-------- Supplied information

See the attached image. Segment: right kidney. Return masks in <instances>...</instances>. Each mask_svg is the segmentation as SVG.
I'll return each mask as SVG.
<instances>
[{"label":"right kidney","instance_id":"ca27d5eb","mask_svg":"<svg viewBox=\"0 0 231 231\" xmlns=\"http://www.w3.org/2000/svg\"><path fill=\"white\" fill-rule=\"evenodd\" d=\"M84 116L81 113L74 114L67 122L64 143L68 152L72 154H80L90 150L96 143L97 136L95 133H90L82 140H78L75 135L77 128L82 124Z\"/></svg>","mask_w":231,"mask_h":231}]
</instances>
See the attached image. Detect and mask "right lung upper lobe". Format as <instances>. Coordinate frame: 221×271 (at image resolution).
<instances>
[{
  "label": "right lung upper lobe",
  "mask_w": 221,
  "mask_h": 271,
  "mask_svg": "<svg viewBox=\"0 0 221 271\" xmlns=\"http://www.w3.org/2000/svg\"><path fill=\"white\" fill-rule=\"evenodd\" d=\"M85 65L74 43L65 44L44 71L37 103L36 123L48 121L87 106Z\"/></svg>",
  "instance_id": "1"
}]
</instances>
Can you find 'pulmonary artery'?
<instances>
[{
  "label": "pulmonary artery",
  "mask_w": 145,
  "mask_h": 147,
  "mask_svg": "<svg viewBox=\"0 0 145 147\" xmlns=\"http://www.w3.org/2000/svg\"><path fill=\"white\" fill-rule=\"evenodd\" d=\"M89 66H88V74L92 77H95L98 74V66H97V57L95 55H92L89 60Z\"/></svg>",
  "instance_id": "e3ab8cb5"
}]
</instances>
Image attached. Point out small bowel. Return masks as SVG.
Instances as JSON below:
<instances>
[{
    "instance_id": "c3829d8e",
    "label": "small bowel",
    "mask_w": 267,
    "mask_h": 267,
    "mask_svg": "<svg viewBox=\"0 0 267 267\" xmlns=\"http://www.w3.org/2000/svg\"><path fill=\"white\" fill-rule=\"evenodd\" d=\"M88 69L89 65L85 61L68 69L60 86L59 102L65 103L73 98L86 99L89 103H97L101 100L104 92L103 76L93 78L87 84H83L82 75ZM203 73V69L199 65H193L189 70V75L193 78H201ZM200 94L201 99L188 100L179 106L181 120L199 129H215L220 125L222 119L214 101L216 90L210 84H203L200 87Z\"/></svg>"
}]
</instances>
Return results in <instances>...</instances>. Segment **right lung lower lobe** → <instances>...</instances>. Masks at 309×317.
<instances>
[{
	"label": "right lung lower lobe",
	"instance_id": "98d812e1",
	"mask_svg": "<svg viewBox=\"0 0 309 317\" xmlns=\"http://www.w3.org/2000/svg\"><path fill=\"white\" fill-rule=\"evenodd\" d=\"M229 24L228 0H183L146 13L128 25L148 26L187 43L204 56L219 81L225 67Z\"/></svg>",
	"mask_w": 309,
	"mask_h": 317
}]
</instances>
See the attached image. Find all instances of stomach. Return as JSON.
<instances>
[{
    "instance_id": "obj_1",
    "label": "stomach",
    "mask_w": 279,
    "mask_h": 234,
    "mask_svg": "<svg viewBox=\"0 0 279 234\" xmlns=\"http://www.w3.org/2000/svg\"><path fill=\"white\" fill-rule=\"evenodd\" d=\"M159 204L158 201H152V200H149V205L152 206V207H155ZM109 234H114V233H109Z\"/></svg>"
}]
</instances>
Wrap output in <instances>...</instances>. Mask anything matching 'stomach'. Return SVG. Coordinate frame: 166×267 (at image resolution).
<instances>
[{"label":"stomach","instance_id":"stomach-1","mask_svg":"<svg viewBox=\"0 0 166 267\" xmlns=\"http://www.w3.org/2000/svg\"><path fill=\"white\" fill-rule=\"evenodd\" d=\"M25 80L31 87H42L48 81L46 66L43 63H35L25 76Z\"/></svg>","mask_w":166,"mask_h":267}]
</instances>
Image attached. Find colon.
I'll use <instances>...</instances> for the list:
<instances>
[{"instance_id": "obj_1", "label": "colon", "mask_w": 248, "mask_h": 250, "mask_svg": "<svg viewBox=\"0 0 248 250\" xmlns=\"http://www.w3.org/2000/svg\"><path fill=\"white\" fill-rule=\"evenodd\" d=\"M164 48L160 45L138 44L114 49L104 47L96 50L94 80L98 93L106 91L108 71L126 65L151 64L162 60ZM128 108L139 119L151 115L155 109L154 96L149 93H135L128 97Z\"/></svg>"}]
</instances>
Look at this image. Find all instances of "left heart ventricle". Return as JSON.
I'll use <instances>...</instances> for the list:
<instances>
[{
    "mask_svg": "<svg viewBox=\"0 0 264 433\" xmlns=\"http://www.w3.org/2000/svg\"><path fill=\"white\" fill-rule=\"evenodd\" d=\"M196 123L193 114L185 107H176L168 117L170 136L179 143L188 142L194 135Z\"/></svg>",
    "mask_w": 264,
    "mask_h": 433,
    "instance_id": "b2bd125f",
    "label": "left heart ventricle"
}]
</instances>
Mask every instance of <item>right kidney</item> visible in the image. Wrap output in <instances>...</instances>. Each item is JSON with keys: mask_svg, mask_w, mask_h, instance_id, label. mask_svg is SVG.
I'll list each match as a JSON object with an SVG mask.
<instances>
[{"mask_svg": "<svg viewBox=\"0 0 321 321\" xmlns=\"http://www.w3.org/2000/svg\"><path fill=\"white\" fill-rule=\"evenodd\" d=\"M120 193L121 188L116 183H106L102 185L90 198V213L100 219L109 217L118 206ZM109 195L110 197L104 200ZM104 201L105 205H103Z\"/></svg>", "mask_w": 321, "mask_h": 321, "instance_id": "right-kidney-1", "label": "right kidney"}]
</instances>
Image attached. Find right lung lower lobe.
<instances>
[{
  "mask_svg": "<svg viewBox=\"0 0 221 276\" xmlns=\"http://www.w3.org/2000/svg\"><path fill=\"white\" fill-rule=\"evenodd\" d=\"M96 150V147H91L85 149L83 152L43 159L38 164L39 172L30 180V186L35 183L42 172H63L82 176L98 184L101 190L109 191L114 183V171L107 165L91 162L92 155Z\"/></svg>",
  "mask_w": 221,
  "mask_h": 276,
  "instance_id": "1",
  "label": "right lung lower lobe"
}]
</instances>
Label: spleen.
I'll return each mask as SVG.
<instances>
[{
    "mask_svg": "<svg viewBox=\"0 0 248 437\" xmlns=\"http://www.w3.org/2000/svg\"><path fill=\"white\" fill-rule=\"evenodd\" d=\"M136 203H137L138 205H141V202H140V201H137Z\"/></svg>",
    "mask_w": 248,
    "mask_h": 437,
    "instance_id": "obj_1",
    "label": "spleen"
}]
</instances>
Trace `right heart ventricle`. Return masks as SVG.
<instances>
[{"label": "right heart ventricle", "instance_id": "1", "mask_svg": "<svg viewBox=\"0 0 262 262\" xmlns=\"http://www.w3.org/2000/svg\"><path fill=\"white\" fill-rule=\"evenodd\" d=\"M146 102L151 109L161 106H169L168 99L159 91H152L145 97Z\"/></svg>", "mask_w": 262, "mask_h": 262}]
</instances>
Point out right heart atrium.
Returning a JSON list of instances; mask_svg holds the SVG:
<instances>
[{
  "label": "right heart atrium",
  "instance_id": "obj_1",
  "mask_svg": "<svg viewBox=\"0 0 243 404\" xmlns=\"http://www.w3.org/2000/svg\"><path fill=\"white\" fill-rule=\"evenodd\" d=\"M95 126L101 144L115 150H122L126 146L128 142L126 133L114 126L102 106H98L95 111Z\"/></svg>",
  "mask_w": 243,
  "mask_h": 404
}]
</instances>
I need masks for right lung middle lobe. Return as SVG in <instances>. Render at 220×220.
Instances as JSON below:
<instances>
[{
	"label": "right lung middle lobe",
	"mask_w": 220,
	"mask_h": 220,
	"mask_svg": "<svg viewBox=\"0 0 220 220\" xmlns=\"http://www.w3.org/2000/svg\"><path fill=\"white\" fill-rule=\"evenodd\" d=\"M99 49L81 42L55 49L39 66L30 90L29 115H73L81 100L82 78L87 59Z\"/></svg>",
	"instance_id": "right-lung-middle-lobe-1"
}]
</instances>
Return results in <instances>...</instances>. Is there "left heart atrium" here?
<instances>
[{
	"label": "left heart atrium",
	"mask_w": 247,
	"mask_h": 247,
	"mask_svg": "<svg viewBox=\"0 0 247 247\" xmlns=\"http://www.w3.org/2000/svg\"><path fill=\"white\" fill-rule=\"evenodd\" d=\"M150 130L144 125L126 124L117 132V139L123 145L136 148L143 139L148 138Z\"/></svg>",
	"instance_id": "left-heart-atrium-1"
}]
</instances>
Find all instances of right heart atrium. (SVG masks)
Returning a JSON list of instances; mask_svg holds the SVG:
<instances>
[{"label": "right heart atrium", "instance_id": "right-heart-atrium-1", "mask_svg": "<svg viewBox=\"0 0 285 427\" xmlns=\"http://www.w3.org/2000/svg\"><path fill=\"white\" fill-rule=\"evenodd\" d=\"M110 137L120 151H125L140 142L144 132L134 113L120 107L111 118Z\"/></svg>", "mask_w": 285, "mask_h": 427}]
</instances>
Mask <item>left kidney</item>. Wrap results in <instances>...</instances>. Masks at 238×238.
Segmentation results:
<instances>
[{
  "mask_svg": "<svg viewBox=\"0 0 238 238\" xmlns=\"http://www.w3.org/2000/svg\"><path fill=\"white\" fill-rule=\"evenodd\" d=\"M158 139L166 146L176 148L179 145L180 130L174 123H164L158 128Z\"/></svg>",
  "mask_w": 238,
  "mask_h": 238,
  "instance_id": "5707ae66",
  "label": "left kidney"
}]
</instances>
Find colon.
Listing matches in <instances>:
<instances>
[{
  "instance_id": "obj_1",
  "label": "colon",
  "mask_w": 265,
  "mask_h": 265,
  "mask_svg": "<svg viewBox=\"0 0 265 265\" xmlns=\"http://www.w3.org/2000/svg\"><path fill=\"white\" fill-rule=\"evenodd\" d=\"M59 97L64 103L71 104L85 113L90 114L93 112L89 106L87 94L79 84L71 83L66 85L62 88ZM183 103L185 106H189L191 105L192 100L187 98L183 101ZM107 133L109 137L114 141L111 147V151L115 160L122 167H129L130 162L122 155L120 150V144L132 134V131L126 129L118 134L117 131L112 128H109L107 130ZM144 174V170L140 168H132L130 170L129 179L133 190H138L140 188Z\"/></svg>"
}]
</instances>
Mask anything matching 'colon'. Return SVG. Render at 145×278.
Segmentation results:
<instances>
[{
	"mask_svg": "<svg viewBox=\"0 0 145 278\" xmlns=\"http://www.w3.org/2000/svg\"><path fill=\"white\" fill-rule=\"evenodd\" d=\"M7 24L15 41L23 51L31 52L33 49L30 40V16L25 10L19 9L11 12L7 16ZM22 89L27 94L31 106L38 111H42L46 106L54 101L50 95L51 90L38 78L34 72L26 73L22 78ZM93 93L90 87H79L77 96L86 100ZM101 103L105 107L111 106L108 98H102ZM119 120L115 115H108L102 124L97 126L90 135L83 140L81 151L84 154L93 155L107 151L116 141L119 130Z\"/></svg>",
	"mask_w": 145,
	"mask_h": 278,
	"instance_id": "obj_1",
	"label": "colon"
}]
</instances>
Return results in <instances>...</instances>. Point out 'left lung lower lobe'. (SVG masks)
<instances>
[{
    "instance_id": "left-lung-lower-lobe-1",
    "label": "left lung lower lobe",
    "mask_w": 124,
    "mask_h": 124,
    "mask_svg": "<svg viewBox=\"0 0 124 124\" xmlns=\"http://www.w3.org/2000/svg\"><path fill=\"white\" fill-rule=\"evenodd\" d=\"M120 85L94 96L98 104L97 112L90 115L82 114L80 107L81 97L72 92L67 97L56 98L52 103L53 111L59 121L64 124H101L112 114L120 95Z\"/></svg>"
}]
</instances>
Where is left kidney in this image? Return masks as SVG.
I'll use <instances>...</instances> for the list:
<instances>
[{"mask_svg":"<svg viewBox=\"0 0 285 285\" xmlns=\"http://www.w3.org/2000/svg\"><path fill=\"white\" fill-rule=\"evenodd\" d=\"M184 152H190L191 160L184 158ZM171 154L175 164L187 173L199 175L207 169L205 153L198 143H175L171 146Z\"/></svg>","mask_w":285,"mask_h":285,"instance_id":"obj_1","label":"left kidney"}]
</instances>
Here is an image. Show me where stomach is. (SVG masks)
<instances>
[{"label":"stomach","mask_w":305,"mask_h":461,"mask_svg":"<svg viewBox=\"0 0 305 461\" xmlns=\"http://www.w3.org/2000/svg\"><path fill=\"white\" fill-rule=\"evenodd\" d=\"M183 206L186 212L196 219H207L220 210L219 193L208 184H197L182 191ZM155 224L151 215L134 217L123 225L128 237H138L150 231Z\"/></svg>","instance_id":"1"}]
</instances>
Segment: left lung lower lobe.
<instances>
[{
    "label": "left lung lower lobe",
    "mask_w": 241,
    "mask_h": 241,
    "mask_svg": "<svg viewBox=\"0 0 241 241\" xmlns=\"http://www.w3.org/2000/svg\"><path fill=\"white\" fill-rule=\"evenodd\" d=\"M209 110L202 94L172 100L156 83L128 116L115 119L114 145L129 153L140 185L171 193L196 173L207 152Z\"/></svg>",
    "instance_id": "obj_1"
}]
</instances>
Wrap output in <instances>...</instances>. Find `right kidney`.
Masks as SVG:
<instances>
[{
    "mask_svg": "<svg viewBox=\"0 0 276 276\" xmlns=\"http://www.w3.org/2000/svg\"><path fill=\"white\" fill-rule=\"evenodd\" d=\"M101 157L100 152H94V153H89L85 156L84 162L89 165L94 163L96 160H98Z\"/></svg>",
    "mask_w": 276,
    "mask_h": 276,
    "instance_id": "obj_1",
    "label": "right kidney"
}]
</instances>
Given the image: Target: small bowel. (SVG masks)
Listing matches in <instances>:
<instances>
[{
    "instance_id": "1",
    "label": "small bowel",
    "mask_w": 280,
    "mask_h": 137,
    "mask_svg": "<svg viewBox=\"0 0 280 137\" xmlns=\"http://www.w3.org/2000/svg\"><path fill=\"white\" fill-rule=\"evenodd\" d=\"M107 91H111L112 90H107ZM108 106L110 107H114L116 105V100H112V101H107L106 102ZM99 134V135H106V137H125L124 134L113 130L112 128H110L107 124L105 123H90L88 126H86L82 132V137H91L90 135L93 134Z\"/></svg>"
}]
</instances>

----------------

Copy word for word every line of the items from the one containing "Wrap output in <instances>...</instances>. Find" through the end of the items, both ends included.

» **Full answer**:
Wrap output in <instances>...</instances>. Find `right kidney`.
Masks as SVG:
<instances>
[{
    "mask_svg": "<svg viewBox=\"0 0 276 276\" xmlns=\"http://www.w3.org/2000/svg\"><path fill=\"white\" fill-rule=\"evenodd\" d=\"M101 157L100 152H94V153H89L85 156L84 162L89 165L94 163L96 160H98Z\"/></svg>",
    "mask_w": 276,
    "mask_h": 276,
    "instance_id": "obj_1",
    "label": "right kidney"
}]
</instances>
Given the image: Target: small bowel. (SVG masks)
Listing matches in <instances>:
<instances>
[{
    "instance_id": "1",
    "label": "small bowel",
    "mask_w": 280,
    "mask_h": 137,
    "mask_svg": "<svg viewBox=\"0 0 280 137\" xmlns=\"http://www.w3.org/2000/svg\"><path fill=\"white\" fill-rule=\"evenodd\" d=\"M107 91H111L112 90H107ZM108 106L110 107H114L116 105V100H112V101H107L106 102ZM99 134V135H106V137H125L124 134L113 130L112 128H110L107 124L105 123H90L88 126H86L82 132V137H91L90 135L93 134Z\"/></svg>"
}]
</instances>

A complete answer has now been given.